◆ Trecho do documento
* * * * * * * * *
Após um hiato de 10 anos depois do seu rico, cadenciado e grotesco “Antichrist”, Akercocke anuncia em 2016 o seu retorno e em 2017 apresenta um novo registro do metal extremo que deixa rastros seminais no seu ouvido. O Renaissance in Extremis é o sexto Full-lenght do conjunto londrino, inovando conceitos musicais, enquanto apresenta uma formula sempre interessante: a união da brutalidade com a melodia atmosférica e ambiente que representa os dias chuvosos e cinzas, as ruas gélidas e o canto dos pássaros negros de Londres. Mas para você, leitor, que ainda não conhece essa banda, deixe-me passar um breve histórico.

O conjunto surgiu em 97, com Jason Mendonça, David Gray (ambos ex- Salem Orchid) Peter Theobalds e Paul Scanlan. Em 99, lançaram o cru e brutal “Rape Of The Bastard Nazarene”. O álbum foi suficiente pra fechar contrato com uma nova gravadora Peaceville Records. Logo em 2001 trouxeram o segundo debut “Goat Of Mendes”, álbum sombrio e estridente, com participações de vocais na canção mais longa do CD: “Ceremony Of Nine Angels”. O material ganhou destaque nos melhores álbuns de death metal no ano pela Terrorizers. Em 2003, a banda amadurece sua sonoridade e lança o “Chorozon”, através da Earache Records. O lançamento do “Chorozon” foi corpulento e impactante, levando a banda a um novo patamar, realizando tours pela América do Norte em prol da divulgação do novo material. Ao retornar a sua terra natal, Paul Scanlan sai da banda, dando lugar ao Matt Wilcock. Logo mais, em 2005 a banda produz o novo álbum “Words That Go Unspoken, Deeds That Go Undone”, trazendo um peso e produção sonora incrível, contendo novas participações de vocais, mais canções harmoniosas, uma presença maior de vocais cleans, sem faltar com grosseria na sua correta dosagem, deixando o lançamento com uma sonoridade “arroxeada” (perdão, mas costumo relacionar normalmente muitos conceitos harmônicos com uma coloração mental, meio bizarro). Após 1 ano, Peter Theobalds deixa a banda, e a vaga de baixista é ocupada por Peter Benjamin. O conjunto nessa formação haveria gravado seu último registro conhecido como “Antichrist”, um álbum excelente, mas não melhor do que os demais já lançados. Em 2012, após um grande hiato, a banda se separa e permanece em total silêncio até ser ressuscitada e incorporada no seu mais novo e excepcional material. Vamos ao que mais interessa.

Antes de resenhar o novo álbum, quero dar um prólogo da banda de 1 ano pra cá. A linha harmônica de Reinassance in Extremis já havia sido sugerida, após o lançamento de Inner Sanctum, seu novo single em 2016, através do recorte de uma transmissão por rádio. E após a divulgação de “Disappear” em 2017, a banda gerou um hype muito forte em relação a sua nova proposta. Agora preste atenção, mas muita atenção, mas muita atenção, mas muita atenção no que eu vou dizer:

Afinal, o que há de tão bom em Akercocke, produção? Simples, padawan:


Tendo como prévia o último registro “Antichrist”, que mostra uma competência harmônica muito forte, apesar de os riffs não serem lá tão impactantes e os vocais de Jason já não serem mais os mesmos (Antichrist, Axiom, Dark Inside são as músicas chaves do disco), Akercocke não havia perdido sua identidade da mesma forma.
* * * * * * * * *
◆ Dados apresentados
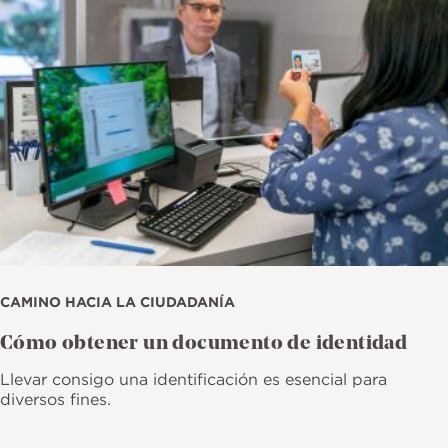
CAMINO HACIA LA CIUDADANÍA
Cómo obtener un documento de identidad
Llevar consigo una identificación es esencial para
diversos fines.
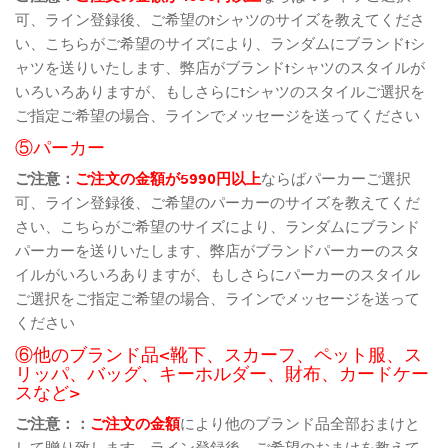
可、ライン登録後、ご希望のtシャツのサイズを教えてくださ
い、こちらがご希望のサイズにより、ランダムにブランドtシ
ャツを送りいたします、弊店がブランドtシャツのスタイルが
いろいろありますが、もしさらにtシャツのスタイルご選択を
ご指定ご希望の場合、ラインでメッセージを送ってください
⑤パーカー
ご注意：
ご注文の金額が5990円以上
ならばパーカーご選択
可、ライン登録後、ご希望のパーカーのサイズを教えてくだ
さい、こちらがご希望のサイズにより、ランダムにブランド
パーカーを送りいたします、弊店がブランドパーカーのスタ
イルがいろいろありますが、もしさらにパーカーのスタイル
ご選択をご指定ご希望の場合、ラインでメッセージを送って
ください
⑥他のブランド品<靴下、スカーフ、ペット服、ス
リッパ、バッグ、キーホルダー、財布、カードケー
スなど>
ご注意：：
ご注文の金額
により他のブランド品全部おまけと
して贈り致します、ライン登録後、ご希望のおまけを教えて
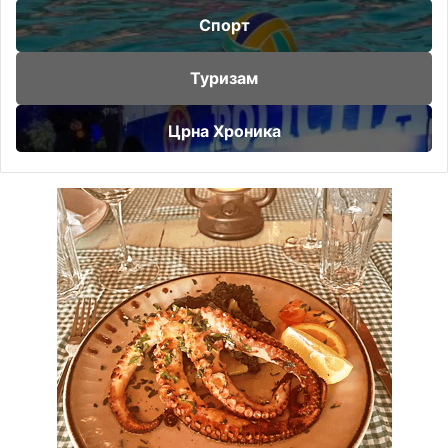
Спорт
Туризам
Црна Хроника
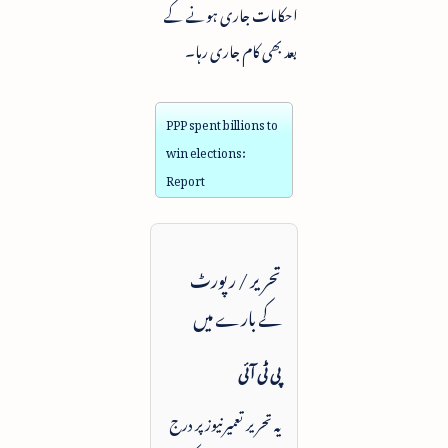
احکامات جاری ہونے کے
بعد بھی کام جاری رہا۔
PPP spent billions to
win elections:
Report
تحریر / رپورٹ
کے بارے میں
پی ٹی آئی
یہ تحریر تعمیرنیوز پر درج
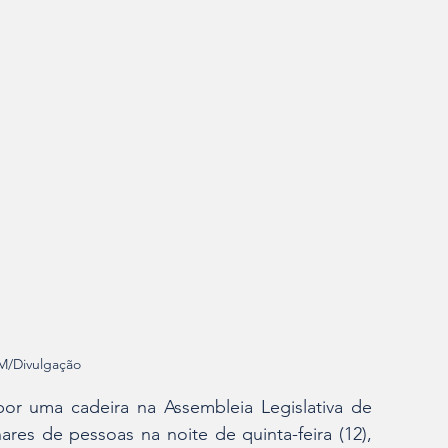
/Divulgação 
or uma cadeira na Assembleia Legislativa de 
es de pessoas na noite de quinta-feira (12), 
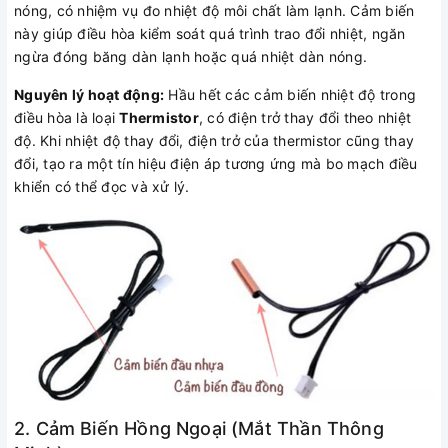
nóng, có nhiệm vụ đo nhiệt độ môi chất làm lạnh. Cảm biến
này giúp điều hòa kiểm soát quá trình trao đổi nhiệt, ngăn
ngừa đóng băng dàn lạnh hoặc quá nhiệt dàn nóng.
Nguyên lý hoạt động:
Hầu hết các cảm biến nhiệt độ trong
điều hòa là loại
Thermistor
, có điện trở thay đổi theo nhiệt
độ. Khi nhiệt độ thay đổi, điện trở của thermistor cũng thay
đổi, tạo ra một tín hiệu điện áp tương ứng mà bo mạch điều
khiển có thể đọc và xử lý.
2. Cảm Biến Hồng Ngoại (Mắt Thần Thông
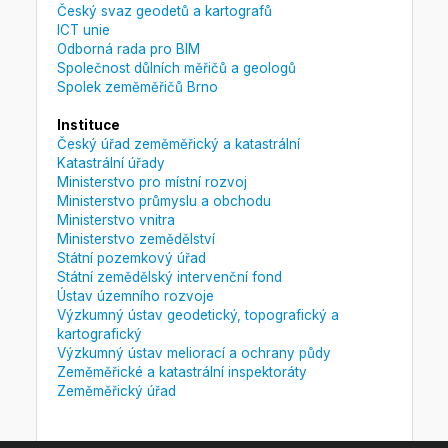
Český svaz geodetů a kartografů
ICT unie
Odborná rada pro BIM
Společnost důlních měřičů a geologů
Spolek zeměměřičů Brno
Instituce
Český úřad zeměměřický a katastrální
Katastrální úřady
Ministerstvo pro místní rozvoj
Ministerstvo průmyslu a obchodu
Ministerstvo vnitra
Ministerstvo zemědělství
Státní pozemkový úřad
Státní zemědělský intervenční fond
Ústav územního rozvoje
Výzkumný ústav geodetický, topografický a
kartografický
Výzkumný ústav meliorací a ochrany půdy
Zeměměřické a katastrální inspektoráty
Zeměměřický úřad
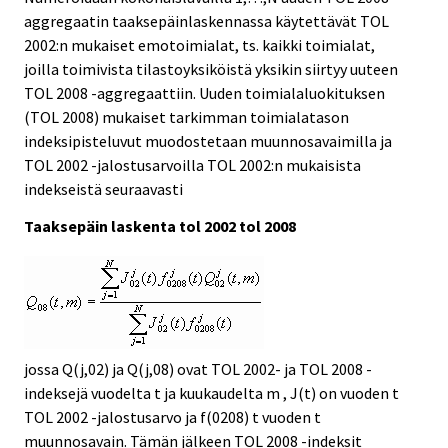
aggregaatin taaksepäinlaskennassa käytettävät TOL
2002:n mukaiset emotoimialat, ts. kaikki toimialat,
joilla toimivista tilastoyksiköistä yksikin siirtyy uuteen
TOL 2008 -aggregaattiin. Uuden toimialaluokituksen
(TOL 2008) mukaiset tarkimman toimialatason
indeksipisteluvut muodostetaan muunnosavaimilla ja
TOL 2002 -jalostusarvoilla TOL 2002:n mukaisista
indekseistä seuraavasti
Taaksepäin laskenta tol 2002 tol 2008
jossa Q(j,02) ja Q(j,08) ovat TOL 2002- ja TOL 2008 -
indeksejä vuodelta t ja kuukaudelta m , J(t) on vuoden t
TOL 2002 -jalostusarvo ja f(0208) t vuoden t
muunnosavain. Tämän jälkeen TOL 2008 -indeksit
* * * * * * * * *
◆ Verifique sua compreensão
**1.** Cite todos os músicos do Akercocke mencionados pelo nome na resenha sobre a banda.
**2.** Prossiga com a resenha sobre o Akercocke a partir da última frase apresentada.

◆ Respostas escritas
**1.** Jason Mendonça, David Gray, Peter Theobalds, Paul Scanlan, Matt Wilcock e Peter Benjamin.

**2.**
Já fez seu checklist com as coisas que citei? Beleza! Então vamos escutar e analisar essa bodega juntos.

O álbum pode ser escutado pela plataforma do Spotify, YouTube, além de outros streamers, ou você pode encomendar o material e pagar uma puta de uma facada tributária na hora que ele chegar em suas mãos, sem contar o fato que você já estará morto de ansiedade ou qualquer outra causa natural graças ao rápido e eficiente sistema dos Correios.

Quanto ao conceito lírico do álbum, vou deixar para o final da resenha como uma ponto de observação e tarefa para quem estiver interessado em contribuir com a resenha.

  1. Disappear

O material pela primeira vez após “The Goat Of Mendes” começa seco e impactante, já dando em seus 10 primeiros segundos a ideia de qual patamar qualitativo em termos de produção ele se encaixa. A linha que as escalas seguem, guiando a abertura da música, mostra um arranjo erudito e técnico. Palmas aos licks um tanto Holy Wars de Scanlan, mas o verdadeiro quesito é a estabilidade musical, que os growlings de Mendonça e a marcha do death/thrash metal podem garantir, intermediados normalmente por linhas um tanto blackgaze ou progressivas. A estrutura dessa música é um particularmente nova, tendo interessantes trocas de ambiência musical, como me referi no começo da resenha. Porém nada que você não possa esperar das músicas seguintes. Pode se considerar uma música fácil de engolir para quem já tinha escutado antes, como eu. Abro um parêntese também para o final em aberto deixado pelo Akercocke, com uma tonalidade soante nem tanto sugestiva para aqueles que planejam um suposto término da melodia.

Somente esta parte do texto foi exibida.